Leptospira in California Sea Lions (Zalophus californianus): Climate-Associated Fadeout and Re-Emergence of an Endemic Pathogen in a Wildlife Host
IAAAM 2022
Katherine Prager1*; Benny Borremans2; Riley Mummah1; Ana C.R. Gomez1; Sarah K. Helman1; Renee L. Galloway2; Robert DeLong3; Sharon Melin3; Anthony J. Orr3; Jeffrey Harris3; Julia Burco4; Mike Brown4; Frances M.D. Gulland5,6; Denise J. Greig5,7; James O. Lloyd-Smith1
1Department of Ecology and Evolutionary Biology, University of California, Los Angeles, CA, USA; 2Centers for Disease Control and Prevention, Atlanta, GA, USA; 3Marine Mammal Laboratory, Alaska Fisheries Science Center, National Marine Fisheries Service, National Oceanic and Atmospheric Administration, Seattle, WA, USA; 4Oregon Department of Fish and Wildlife, Wildlife Health and Population Lab, Corvallis, OR, USA; 5The Marine Mammal Center, Sausalito, CA, USA; 6Karen C. Dryer Wildlife Health Center, University of California Davis, CA, USA; 7California Academy of Sciences, San Francisco, CA, USA
Abstract
Leptospira interrogans serovar Pomona has been circulating endemically in the California sea lion (Zalophus californianus) population since at least the mid-1980s, causing yearly, seasonal outbreaks of varying magnitude.
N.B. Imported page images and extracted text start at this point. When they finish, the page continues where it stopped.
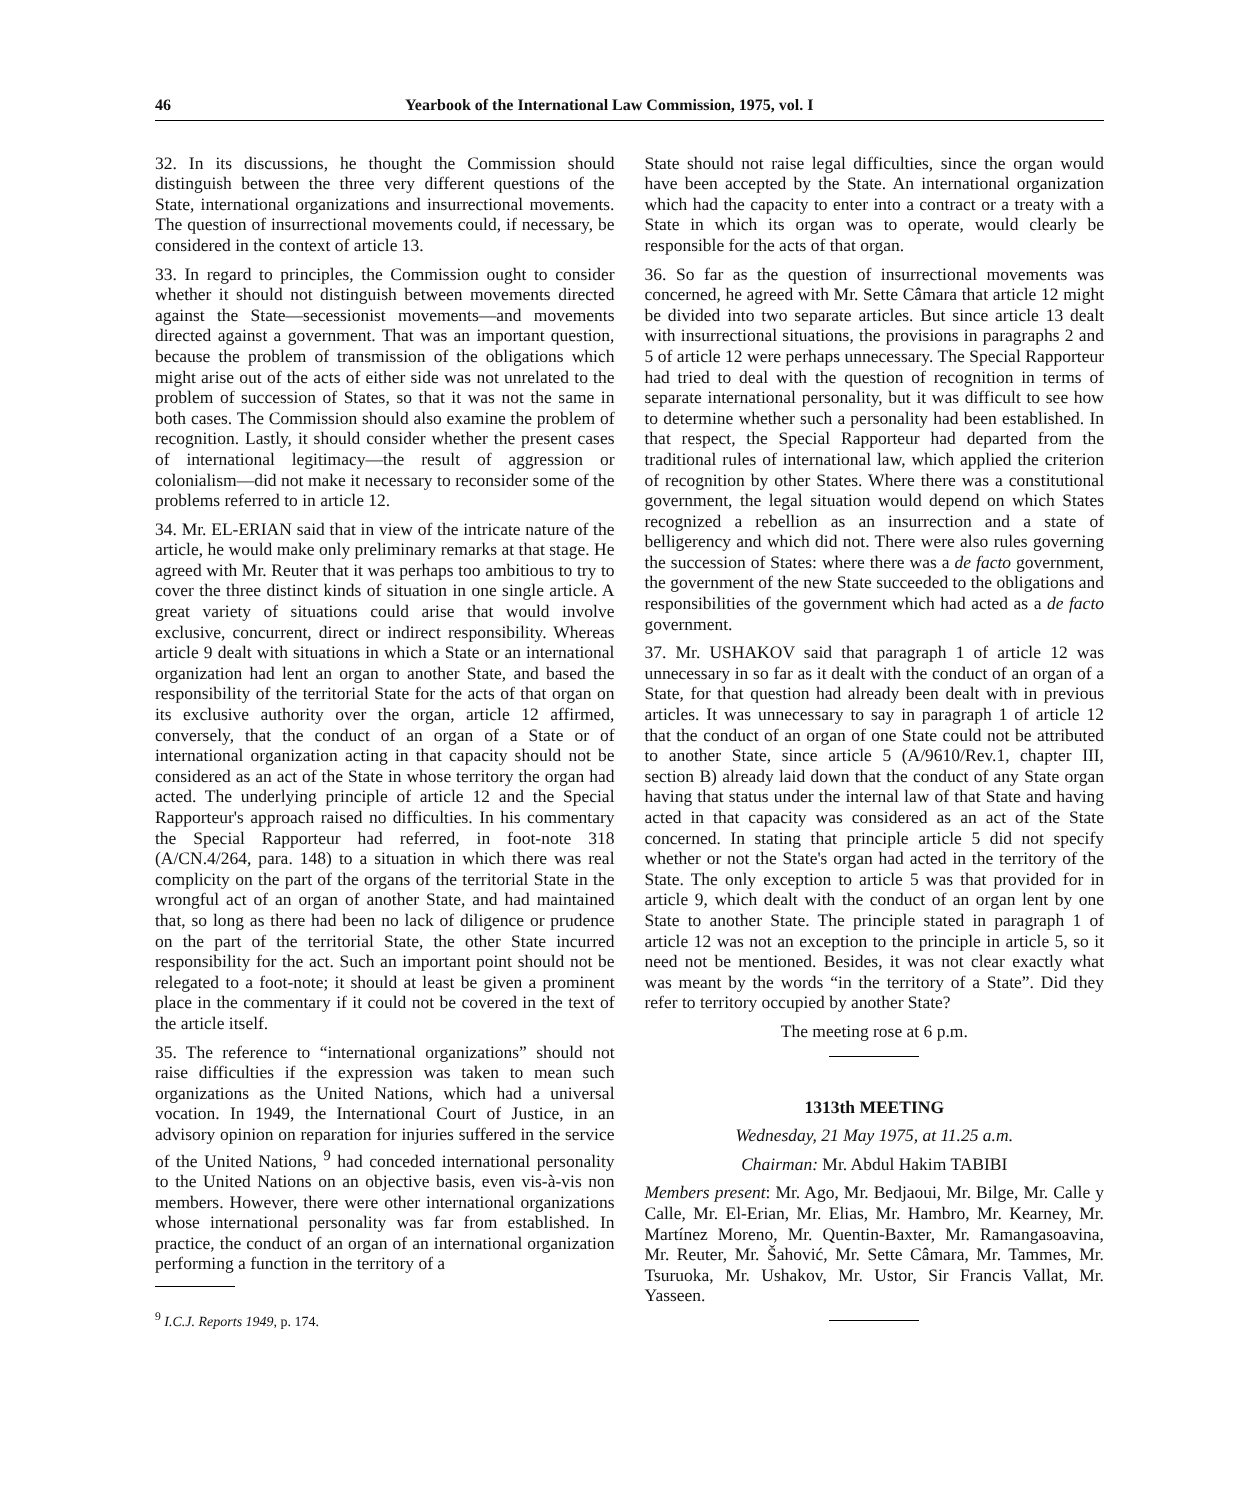46 Yearbook of the International Law Commission, 1975, vol. I
32. In its discussions, he thought the Commission should distinguish between the three very different questions of the State, international organizations and insurrectional movements. The question of insurrectional movements could, if necessary, be considered in the context of article 13.
33. In regard to principles, the Commission ought to consider whether it should not distinguish between movements directed against the State—secessionist movements—and movements directed against a government. That was an important question, because the problem of transmission of the obligations which might arise out of the acts of either side was not unrelated to the problem of succession of States, so that it was not the same in both cases. The Commission should also examine the problem of recognition. Lastly, it should consider whether the present cases of international legitimacy—the result of aggression or colonialism—did not make it necessary to reconsider some of the problems referred to in article 12.
34. Mr. EL-ERIAN said that in view of the intricate nature of the article, he would make only preliminary remarks at that stage. He agreed with Mr. Reuter that it was perhaps too ambitious to try to cover the three distinct kinds of situation in one single article. A great variety of situations could arise that would involve exclusive, concurrent, direct or indirect responsibility. Whereas article 9 dealt with situations in which a State or an international organization had lent an organ to another State, and based the responsibility of the territorial State for the acts of that organ on its exclusive authority over the organ, article 12 affirmed, conversely, that the conduct of an organ of a State or of international organization acting in that capacity should not be considered as an act of the State in whose territory the organ had acted. The underlying principle of article 12 and the Special Rapporteur's approach raised no difficulties. In his commentary the Special Rapporteur had referred, in foot-note 318 (A/CN.4/264, para. 148) to a situation in which there was real complicity on the part of the organs of the territorial State in the wrongful act of an organ of another State, and had maintained that, so long as there had been no lack of diligence or prudence on the part of the territorial State, the other State incurred responsibility for the act. Such an important point should not be relegated to a foot-note; it should at least be given a prominent place in the commentary if it could not be covered in the text of the article itself.
35. The reference to “international organizations” should not raise difficulties if the expression was taken to mean such organizations as the United Nations, which had a universal vocation. In 1949, the International Court of Justice, in an advisory opinion on reparation for injuries suffered in the service of the United Nations, <sup>9</sup> had conceded international personality to the United Nations on an objective basis, even vis-à-vis non members. However, there were other international organizations whose international personality was far from established. In practice, the conduct of an organ of an international organization performing a function in the territory of a
<sup>9</sup> I.C.J. Reports 1949, p. 174.
State should not raise legal difficulties, since the organ would have been accepted by the State. An international organization which had the capacity to enter into a contract or a treaty with a State in which its organ was to operate, would clearly be responsible for the acts of that organ.
36. So far as the question of insurrectional movements was concerned, he agreed with Mr. Sette Câmara that article 12 might be divided into two separate articles. But since article 13 dealt with insurrectional situations, the provisions in paragraphs 2 and 5 of article 12 were perhaps unnecessary. The Special Rapporteur had tried to deal with the question of recognition in terms of separate international personality, but it was difficult to see how to determine whether such a personality had been established. In that respect, the Special Rapporteur had departed from the traditional rules of international law, which applied the criterion of recognition by other States. Where there was a constitutional government, the legal situation would depend on which States recognized a rebellion as an insurrection and a state of belligerency and which did not. There were also rules governing the succession of States: where there was a de facto government, the government of the new State succeeded to the obligations and responsibilities of the government which had acted as a de facto government.
37. Mr. USHAKOV said that paragraph 1 of article 12 was unnecessary in so far as it dealt with the conduct of an organ of a State, for that question had already been dealt with in previous articles. It was unnecessary to say in paragraph 1 of article 12 that the conduct of an organ of one State could not be attributed to another State, since article 5 (A/9610/Rev.1, chapter III, section B) already laid down that the conduct of any State organ having that status under the internal law of that State and having acted in that capacity was considered as an act of the State concerned. In stating that principle article 5 did not specify whether or not the State's organ had acted in the territory of the State. The only exception to article 5 was that provided for in article 9, which dealt with the conduct of an organ lent by one State to another State. The principle stated in paragraph 1 of article 12 was not an exception to the principle in article 5, so it need not be mentioned. Besides, it was not clear exactly what was meant by the words “in the territory of a State”. Did they refer to territory occupied by another State?
The meeting rose at 6 p.m.
1313th MEETING
Wednesday, 21 May 1975, at 11.25 a.m.
Chairman: Mr. Abdul Hakim TABIBI
Members present: Mr. Ago, Mr. Bedjaoui, Mr. Bilge, Mr. Calle y Calle, Mr. El-Erian, Mr. Elias, Mr. Hambro, Mr. Kearney, Mr. Martínez Moreno, Mr. Quentin-Baxter, Mr. Ramangasoavina, Mr. Reuter, Mr. Šahović, Mr. Sette Câmara, Mr. Tammes, Mr. Tsuruoka, Mr. Ushakov, Mr. Ustor, Sir Francis Vallat, Mr. Yasseen.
Using serologic, molecular, demographic and ecological data and samples collected between 2010–19 we show that L. interrogans serovar Pomona disappeared from the California sea lion population in 2013 and re-emerged in 2017. We provide multiple lines of evidence that perturbations in both host demography and seasonal movement patterns caused pathogen fadeout in the system and facilitated re-emergence. In addition, we show that these perturbations were likely driven by climate related oceanographic anomalies through impacts on sea lion forage quality, density and distribution. This is the first recorded example of spontaneous fadeout of an endemically circulating pathogen from a large, robust, host population. In a future where greater fluctuations in global climatic variables are predicted, and the impacts of zoonoses on wildlife and human populations are increasingly of concern, our study provides novel insights into how climatic and intrinsic host factors may interact to influence pathogen transmission and persistence in a natural system.